Хватит того, что мне пришлось смириться с неминуемой гибелью целого стада животных.

— Я думаю, вы можете остаться здесь, в моем доме, — гораздо мягче предложил шут. — Здесь хватит дров на остаток зимы, и небольшой запас еды, и…

— Я собираюсь умереть в дороге, если это вас утешит. — Старая женщина сняла рукавицу и положила ее к другой такой же. Потом небрежно проверила, что осталось от мотка шерсти, и начала набирать петли. Пряжа без усилий скользила между ее пальцами. — А до того вам незачем беспокоиться обо мне. Я запасла для себя провизию. Небольшой обмен, и у меня уже есть еда и все необходимое. — Она поглядела на меня поверх спиц и тихо добавила: — У меня есть все, что нужно, чтобы проделать этот путь до самого конца.

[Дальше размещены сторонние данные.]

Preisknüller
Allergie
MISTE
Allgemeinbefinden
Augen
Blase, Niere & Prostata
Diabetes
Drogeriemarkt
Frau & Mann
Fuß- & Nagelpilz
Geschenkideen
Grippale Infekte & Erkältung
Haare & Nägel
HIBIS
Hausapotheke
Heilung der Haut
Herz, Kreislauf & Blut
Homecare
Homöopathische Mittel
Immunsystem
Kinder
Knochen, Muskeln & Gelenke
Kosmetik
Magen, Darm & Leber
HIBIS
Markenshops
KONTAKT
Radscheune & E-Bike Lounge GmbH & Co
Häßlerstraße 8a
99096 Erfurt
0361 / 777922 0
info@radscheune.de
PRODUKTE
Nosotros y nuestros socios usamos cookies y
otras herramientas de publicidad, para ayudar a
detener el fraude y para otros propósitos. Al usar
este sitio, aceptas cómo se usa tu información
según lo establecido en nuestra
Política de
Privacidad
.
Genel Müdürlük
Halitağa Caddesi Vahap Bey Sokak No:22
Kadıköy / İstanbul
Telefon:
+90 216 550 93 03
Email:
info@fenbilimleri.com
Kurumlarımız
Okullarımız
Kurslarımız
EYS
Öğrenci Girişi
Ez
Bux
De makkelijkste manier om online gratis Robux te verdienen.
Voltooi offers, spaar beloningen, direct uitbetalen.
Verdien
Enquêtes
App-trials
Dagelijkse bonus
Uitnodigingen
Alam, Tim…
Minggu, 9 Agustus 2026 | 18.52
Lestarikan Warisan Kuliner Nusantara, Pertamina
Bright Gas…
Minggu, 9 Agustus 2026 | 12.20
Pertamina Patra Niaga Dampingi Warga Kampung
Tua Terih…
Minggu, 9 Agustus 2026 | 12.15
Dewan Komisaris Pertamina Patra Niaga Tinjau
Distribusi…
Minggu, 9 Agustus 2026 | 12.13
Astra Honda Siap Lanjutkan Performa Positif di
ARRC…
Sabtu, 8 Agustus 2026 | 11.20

Я восхитился ее спокойной уверенностью в том, что ее жизнь все еще принадлежит ей и она может поступать с ней так, как захочет.

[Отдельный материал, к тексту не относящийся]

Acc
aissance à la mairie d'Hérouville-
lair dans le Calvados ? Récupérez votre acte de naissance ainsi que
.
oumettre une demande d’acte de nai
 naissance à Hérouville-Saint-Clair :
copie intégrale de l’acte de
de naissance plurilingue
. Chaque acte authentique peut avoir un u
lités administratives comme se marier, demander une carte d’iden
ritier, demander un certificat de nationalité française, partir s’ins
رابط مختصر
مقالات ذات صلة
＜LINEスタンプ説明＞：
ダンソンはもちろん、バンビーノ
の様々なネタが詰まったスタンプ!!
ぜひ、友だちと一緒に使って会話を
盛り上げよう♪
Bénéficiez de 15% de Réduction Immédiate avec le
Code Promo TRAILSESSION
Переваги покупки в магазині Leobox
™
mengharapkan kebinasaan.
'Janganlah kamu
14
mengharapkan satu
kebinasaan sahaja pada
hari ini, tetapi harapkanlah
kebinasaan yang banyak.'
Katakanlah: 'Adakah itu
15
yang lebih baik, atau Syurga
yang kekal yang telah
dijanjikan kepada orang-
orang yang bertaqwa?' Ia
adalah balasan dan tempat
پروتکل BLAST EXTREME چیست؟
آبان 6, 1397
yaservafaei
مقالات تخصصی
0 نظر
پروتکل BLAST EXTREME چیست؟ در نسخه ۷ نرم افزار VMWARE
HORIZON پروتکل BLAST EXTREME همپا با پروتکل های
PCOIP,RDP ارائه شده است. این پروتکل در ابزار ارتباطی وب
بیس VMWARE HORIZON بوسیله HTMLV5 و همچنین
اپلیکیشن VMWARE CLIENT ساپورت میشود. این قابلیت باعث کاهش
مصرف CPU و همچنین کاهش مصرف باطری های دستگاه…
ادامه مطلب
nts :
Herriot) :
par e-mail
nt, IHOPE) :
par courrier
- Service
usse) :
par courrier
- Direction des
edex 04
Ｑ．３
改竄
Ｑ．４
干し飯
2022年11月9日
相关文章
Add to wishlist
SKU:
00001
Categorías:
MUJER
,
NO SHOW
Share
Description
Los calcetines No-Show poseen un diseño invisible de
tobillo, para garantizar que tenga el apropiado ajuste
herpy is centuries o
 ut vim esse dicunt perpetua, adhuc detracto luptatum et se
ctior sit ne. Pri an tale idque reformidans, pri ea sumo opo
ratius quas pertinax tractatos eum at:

Кеттл снова опустила взгляд на свое вязание. Совершенно напрасно, потому что ее пальцы продолжали работать вне зависимости от того, следила она за ними или нет.

— Я вижу, ты меня понял, — тихо сказала она. И была права.

Я не знаю ни одной экспедиции, которая бы началась в точности так, как это планировалось. Утром, за день до того, как мы собирались выехать, мой сон был грубо прерван.

— Вставай, Фитц, мы выходим немедленно, — коротко сказала Кетриккен.

Я с трудом сел. Я полностью проснулся, но моя больная спина все еще не давала мне возможности двигаться быстро. Шут сидел на краешке собственной кровати. Я никогда не видел его таким встревоженным.

— В чем дело? — спросил я.

— Регал! — Мне не случалось слышать столько злобы в одном-единственном слове. Лицо Кетриккен побелело, и она сжимала и разжимала кулаки. — Он прислал к моему отцу гонца с белым флагом. Регал утверждает, что мы укрываем у себя изменника из Шести Герцогств, чья вина доказана. Он говорит, что, если мы выдадим тебя, он сочтет это актом доброй воли по отношению к Шести Герцогствам и не будет считать нас врагами. Но если мы этого не сделаем… — Она помолчала. — Мой отец думает, что делать.

— Кетриккен, но ведь я только предлог, — запротестовал я. Сердце мое молотом стучало в груди. Ночной Волк тревожно заскулил. — Вы должны понимать, что ему понадобились месяцы, чтобы передислоцировать войска. Солдаты у ваших границ совсем не потому, что я здесь. Они там потому, что Регал в любом случае нападет на Горное Королевство. Вы же знаете Регала. Все это блеф! Он просто хочет проверить, выдадите ли вы меня. Если вы это сделаете, он найдет другой повод для нападения.

— Я не так глупа, — холодно ответила она. — Наши часовые уже несколько недель знают о его отрядах у границ. Мы делаем все, чтобы приготовиться. И горы всегда будут нашей лучшей защитой. Но никогда раньше мы не вступали в борьбу с организованными врагами в таких количествах. Мой отец Жертвенный. Он должен действовать в интересах Горного Королевства. И теперь он обязан все взвесить. Не думай, что мой отец настолько глуп, чтобы поверить Регалу. Но чем дольше он будет оттягивать нападение, тем лучше мы будем к нему подготовлены.

— Звучит так, словно ему мало что осталось обдумывать, — с горечью сказал я.

— У моего отца не было никаких причин посвящать меня в то, что передал ему гонец, — заметила Кетриккен. — Он сам принимает решение. — Она честно посмотрела на меня, и в ее глазах мелькнула тень нашей прежней дружбы. — Возможно, он намеревается сообщить Регалу, что ты бежал, но он послал за тобой погоню.